◆ What to do: Transcribe exactly the lines that fall between the one holding "non-Hodgkin's type, Low" and the one holding "photomicrograph of unremarkable", inclusive, from the entries below.

Provided data below:

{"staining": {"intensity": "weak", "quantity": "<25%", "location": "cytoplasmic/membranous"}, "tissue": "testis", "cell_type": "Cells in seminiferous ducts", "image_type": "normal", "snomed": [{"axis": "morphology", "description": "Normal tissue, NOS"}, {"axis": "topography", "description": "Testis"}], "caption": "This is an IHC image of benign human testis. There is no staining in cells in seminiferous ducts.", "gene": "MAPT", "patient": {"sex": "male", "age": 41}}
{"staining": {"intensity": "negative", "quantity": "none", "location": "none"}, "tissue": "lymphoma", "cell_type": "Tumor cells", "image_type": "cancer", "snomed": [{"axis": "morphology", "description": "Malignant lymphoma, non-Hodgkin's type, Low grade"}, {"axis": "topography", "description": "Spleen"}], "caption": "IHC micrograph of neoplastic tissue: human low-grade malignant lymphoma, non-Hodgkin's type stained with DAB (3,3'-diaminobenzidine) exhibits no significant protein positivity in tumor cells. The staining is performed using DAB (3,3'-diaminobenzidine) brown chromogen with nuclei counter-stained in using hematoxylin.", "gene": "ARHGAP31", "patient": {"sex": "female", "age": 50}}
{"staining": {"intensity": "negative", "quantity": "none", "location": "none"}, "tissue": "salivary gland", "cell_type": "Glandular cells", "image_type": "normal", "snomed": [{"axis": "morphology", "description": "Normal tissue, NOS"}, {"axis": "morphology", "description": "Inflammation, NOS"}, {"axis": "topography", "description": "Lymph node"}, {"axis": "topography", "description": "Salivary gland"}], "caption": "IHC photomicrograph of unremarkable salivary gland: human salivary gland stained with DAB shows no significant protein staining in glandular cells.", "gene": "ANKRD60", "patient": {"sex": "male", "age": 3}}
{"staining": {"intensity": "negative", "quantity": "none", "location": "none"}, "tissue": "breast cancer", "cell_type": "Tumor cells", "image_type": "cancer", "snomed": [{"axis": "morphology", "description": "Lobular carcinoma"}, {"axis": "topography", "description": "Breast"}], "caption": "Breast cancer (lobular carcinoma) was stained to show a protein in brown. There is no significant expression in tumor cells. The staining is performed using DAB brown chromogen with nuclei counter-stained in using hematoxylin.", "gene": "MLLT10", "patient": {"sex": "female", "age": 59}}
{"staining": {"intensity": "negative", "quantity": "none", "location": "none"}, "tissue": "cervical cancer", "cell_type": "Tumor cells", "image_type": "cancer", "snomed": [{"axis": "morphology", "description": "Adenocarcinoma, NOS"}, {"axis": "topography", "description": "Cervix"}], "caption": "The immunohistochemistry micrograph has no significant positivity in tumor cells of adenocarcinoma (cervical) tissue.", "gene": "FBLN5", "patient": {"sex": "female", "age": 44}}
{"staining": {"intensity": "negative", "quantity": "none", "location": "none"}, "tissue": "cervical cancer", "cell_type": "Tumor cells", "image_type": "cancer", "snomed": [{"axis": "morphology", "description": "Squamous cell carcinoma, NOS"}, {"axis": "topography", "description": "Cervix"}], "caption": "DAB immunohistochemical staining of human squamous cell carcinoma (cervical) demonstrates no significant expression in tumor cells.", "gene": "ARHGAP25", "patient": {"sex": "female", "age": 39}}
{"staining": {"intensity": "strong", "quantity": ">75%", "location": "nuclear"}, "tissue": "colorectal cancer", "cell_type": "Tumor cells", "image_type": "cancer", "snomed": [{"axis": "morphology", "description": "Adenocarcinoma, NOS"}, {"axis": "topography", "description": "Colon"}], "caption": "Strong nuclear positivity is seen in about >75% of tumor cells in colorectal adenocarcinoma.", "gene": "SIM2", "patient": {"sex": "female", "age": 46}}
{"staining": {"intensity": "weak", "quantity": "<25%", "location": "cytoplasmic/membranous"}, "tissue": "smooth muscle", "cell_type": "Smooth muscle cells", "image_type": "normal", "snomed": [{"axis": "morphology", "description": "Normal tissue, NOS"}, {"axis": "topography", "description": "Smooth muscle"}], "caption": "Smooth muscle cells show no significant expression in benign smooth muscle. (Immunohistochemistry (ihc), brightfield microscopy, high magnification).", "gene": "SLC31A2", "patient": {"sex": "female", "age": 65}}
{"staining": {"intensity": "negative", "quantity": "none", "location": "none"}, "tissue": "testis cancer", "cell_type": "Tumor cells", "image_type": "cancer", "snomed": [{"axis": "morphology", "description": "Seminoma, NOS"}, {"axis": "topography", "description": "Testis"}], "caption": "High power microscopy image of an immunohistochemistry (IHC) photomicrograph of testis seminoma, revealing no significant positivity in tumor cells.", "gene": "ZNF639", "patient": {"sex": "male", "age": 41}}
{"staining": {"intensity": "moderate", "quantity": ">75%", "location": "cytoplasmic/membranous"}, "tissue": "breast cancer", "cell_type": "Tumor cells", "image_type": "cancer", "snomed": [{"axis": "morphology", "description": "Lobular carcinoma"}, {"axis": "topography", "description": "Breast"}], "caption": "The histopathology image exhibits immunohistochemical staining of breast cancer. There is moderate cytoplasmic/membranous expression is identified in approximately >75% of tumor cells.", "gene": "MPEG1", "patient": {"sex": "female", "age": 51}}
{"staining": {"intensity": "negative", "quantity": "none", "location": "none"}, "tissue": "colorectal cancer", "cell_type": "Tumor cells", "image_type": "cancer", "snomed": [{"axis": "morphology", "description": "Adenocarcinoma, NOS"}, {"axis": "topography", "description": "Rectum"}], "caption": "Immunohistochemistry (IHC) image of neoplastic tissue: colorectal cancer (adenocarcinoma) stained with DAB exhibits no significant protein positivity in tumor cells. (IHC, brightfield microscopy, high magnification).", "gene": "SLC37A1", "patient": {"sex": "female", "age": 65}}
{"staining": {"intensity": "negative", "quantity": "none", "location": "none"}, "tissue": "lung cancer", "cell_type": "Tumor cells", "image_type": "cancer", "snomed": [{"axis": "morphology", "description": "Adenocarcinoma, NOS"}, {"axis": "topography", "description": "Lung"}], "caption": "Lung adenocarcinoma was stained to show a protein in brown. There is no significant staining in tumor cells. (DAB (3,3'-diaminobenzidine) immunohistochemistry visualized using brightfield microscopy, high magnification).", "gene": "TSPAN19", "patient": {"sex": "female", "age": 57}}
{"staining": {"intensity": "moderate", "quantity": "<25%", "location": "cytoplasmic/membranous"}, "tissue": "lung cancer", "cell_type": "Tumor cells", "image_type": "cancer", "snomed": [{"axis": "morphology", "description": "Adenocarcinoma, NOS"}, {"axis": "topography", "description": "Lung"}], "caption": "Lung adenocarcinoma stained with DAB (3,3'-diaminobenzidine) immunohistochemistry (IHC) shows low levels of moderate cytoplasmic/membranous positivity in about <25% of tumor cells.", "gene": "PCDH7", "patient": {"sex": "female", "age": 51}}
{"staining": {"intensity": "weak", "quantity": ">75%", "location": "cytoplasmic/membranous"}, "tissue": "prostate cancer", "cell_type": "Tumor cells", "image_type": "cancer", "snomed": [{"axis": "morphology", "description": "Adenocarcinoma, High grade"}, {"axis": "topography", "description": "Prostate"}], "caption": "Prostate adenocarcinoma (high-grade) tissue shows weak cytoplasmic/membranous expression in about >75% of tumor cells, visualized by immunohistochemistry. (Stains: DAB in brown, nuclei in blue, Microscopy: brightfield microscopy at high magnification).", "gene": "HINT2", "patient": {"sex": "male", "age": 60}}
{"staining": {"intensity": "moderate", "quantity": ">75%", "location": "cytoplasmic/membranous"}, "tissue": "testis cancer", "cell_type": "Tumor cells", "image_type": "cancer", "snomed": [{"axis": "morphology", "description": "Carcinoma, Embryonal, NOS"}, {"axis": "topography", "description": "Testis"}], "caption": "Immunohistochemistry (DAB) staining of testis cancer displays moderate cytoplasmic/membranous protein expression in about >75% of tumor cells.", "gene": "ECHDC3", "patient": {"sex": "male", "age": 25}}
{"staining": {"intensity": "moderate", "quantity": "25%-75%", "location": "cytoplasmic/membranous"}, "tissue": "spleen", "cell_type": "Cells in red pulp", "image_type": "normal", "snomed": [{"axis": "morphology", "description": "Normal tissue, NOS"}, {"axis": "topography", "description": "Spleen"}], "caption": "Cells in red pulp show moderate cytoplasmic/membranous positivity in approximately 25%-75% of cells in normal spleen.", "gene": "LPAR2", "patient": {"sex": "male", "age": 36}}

End of Provided data.

◆ Answer for this exercise:
{"staining": {"intensity": "negative", "quantity": "none", "location": "none"}, "tissue": "lymphoma", "cell_type": "Tumor cells", "image_type": "cancer", "snomed": [{"axis": "morphology", "description": "Malignant lymphoma, non-Hodgkin's type, Low grade"}, {"axis": "topography", "description": "Spleen"}], "caption": "IHC micrograph of neoplastic tissue: human low-grade malignant lymphoma, non-Hodgkin's type stained with DAB (3,3'-diaminobenzidine) exhibits no significant protein positivity in tumor cells. The staining is performed using DAB (3,3'-diaminobenzidine) brown chromogen with nuclei counter-stained in using hematoxylin.", "gene": "ARHGAP31", "patient": {"sex": "female", "age": 50}}
{"staining": {"intensity": "negative", "quantity": "none", "location": "none"}, "tissue": "salivary gland", "cell_type": "Glandular cells", "image_type": "normal", "snomed": [{"axis": "morphology", "description": "Normal tissue, NOS"}, {"axis": "morphology", "description": "Inflammation, NOS"}, {"axis": "topography", "description": "Lymph node"}, {"axis": "topography", "description": "Salivary gland"}], "caption": "IHC photomicrograph of unremarkable salivary gland: human salivary gland stained with DAB shows no significant protein staining in glandular cells.", "gene": "ANKRD60", "patient": {"sex": "male", "age": 3}}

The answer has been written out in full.